Re: Resolving TextTrackCue issues from Eric Carlson on 2013-09-05 (public-html@w3.org from September 2013)

From: Eric Carlson <eric.carlson@apple.com>
Date: Thu, 05 Sep 2013 09:08:15 -0700
To: Silvia Pfeiffer <silviapfeiffer1@gmail.com>
Cc: Jer Noble <jer.noble@apple.com>, Glenn Adams <glenn@skynav.com>, Philip Jägenstedt <philipj@opera.com>, public-html <public-html@w3.org>, Ian Hickson <ian@hixie.ch>, Bob Lund <B.Lund@cablelabs.com>
Message-id: <1C4AC128-56C9-42EC-BDF4-B9FAC0E13FF9@apple.com>

On Sep 5, 2013, at 7:39 AM, Silvia Pfeiffer <silviapfeiffer1@gmail.com> wrote:

> On Thu, Sep 5, 2013 at 2:56 AM, Eric Carlson <eric.carlson@apple.com> wrote:
>> 
>> On Sep 3, 2013, at 11:48 PM, Silvia Pfeiffer <silviapfeiffer1@gmail.com> wrote:
>> 
>>> On Wed, Sep 4, 2013 at 2:14 PM, Eric Carlson <eric.carlson@apple.com> wrote:
>>>> 
>>>> On Sep 3, 2013, at 5:16 PM, Silvia Pfeiffer <silviapfeiffer1@gmail.com> wrote:
>>>> 
>>>>> What is the content in .text ?
>>>>> 
>>>> The cue text.
>>> 
>>> Just to clarify: Is that a plain text version of the original cue
>>> content?
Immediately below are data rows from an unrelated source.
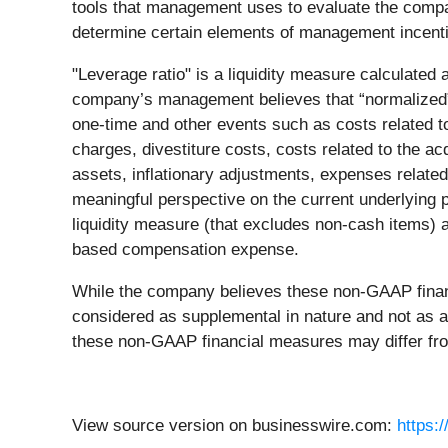
tools that management uses to evaluate the compan
determine certain elements of management incent
"Leverage ratio" is a liquidity measure calculated
company’s management believes that “normalized”
one-time and other events such as costs related t
charges, divestiture costs, costs related to the acq
assets, inflationary adjustments, expenses related
meaningful perspective on the current underlying 
liquidity measure (that excludes non-cash items) a
based compensation expense.
While the company believes these non-GAAP financi
considered as supplemental in nature and not as a 
these non-GAAP financial measures may differ fr
View source version on businesswire.com:
https:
For example, for CEA608 content from a SCC file it would just
>>> be the plain text of the cue stripped of all the other characters? Or
>>> in the case of SRT, all tags are stripped and just the plain text is
>>> exposed?
>>> 
>> 
>>> If you do that, then we're just pretending the in-band text track was
>>> actually WebVTT content.
>>> 
>>  AVFoundation converts the in-band cue data (CEA608, QTText, 3GPP timed text, etc) to plain text, which sometimes has position and style information. WebKit converts that to WebVTT.
>> 
>>  This is "pretending" the in-band data is WebVTT, but does that matter? I think this is actually an advantage, both because it makes our implementation simpler and because it makes it simpler for developers.
> 
> I'd be happy if everything was exposed as WebVTT. However, that also
> requires that the cue content (and not just the attributes) are
> converted to WebVTT format, unless they are @kind=metadata.
> 
> Where you have styling information associated with the cue content
> (italics, bold, color, etc), are you also converting the cue text to
> WebVTT and thus exposing that in .text for rendered cues?
> 
  Yes, where the styling information is one of the WebVTT cue components.


> 
> 
>>>>> And an orthogonal question: you've probably seen the Cablelabs spec
>>>>> for exposing MPEG-2 in-band text tracks of different types to HTML[1].
>>>>> Seeing as both Cablelabs and the HTML spec are trying to accommodate
>>>>> using in-band text tracks in HTML/JS, what do you suggest is the best
>>>>> way forward to specify this?
>>>>> 
>>>>> * Program Map Table: would you suggest to use VTTCue with
>>>>> @kind=metadata, GenericCue, or a new PMTCue interface?
>>>>> 
>>>> It seems to me that text track content that a UA does not render itself is, by definition, metadata.
>>> 
>>> In this case, that definition works, because no @kind value matches
>>> the semantic content of a PMT track.
>>> But caption data that is not rendered is still semantically of @kind=captions.
>>> 
>>  I disagree. A generic script that sees a track with kind=captions is going to expect the UA to render those "captions" when it makes the track visible.
>> 
>>  It seems clear to me that "caption data" that a UA is not able to render is metadata. This matches the definition of metadata in the spec: "Tracks intended for use from script. Not displayed by the user agent"
> 
> So would the "in-band metadata track dispatch type" attribute tell the
> JS developer what is really in this track?
> 
> For example, TTML in MP4, not supported by the browser, not rendered
> by the browser, but able to be extracted from MP4 by the browser would
> in your suggestion end up as VTTCue objects of @kind=metadata with
> @inBandMetadataTrackDispatchType conveying some information about it
> being captions?
> 
  Yes, exactly.

eric

Received on Thursday, 5 September 2013 16:08:50 UTC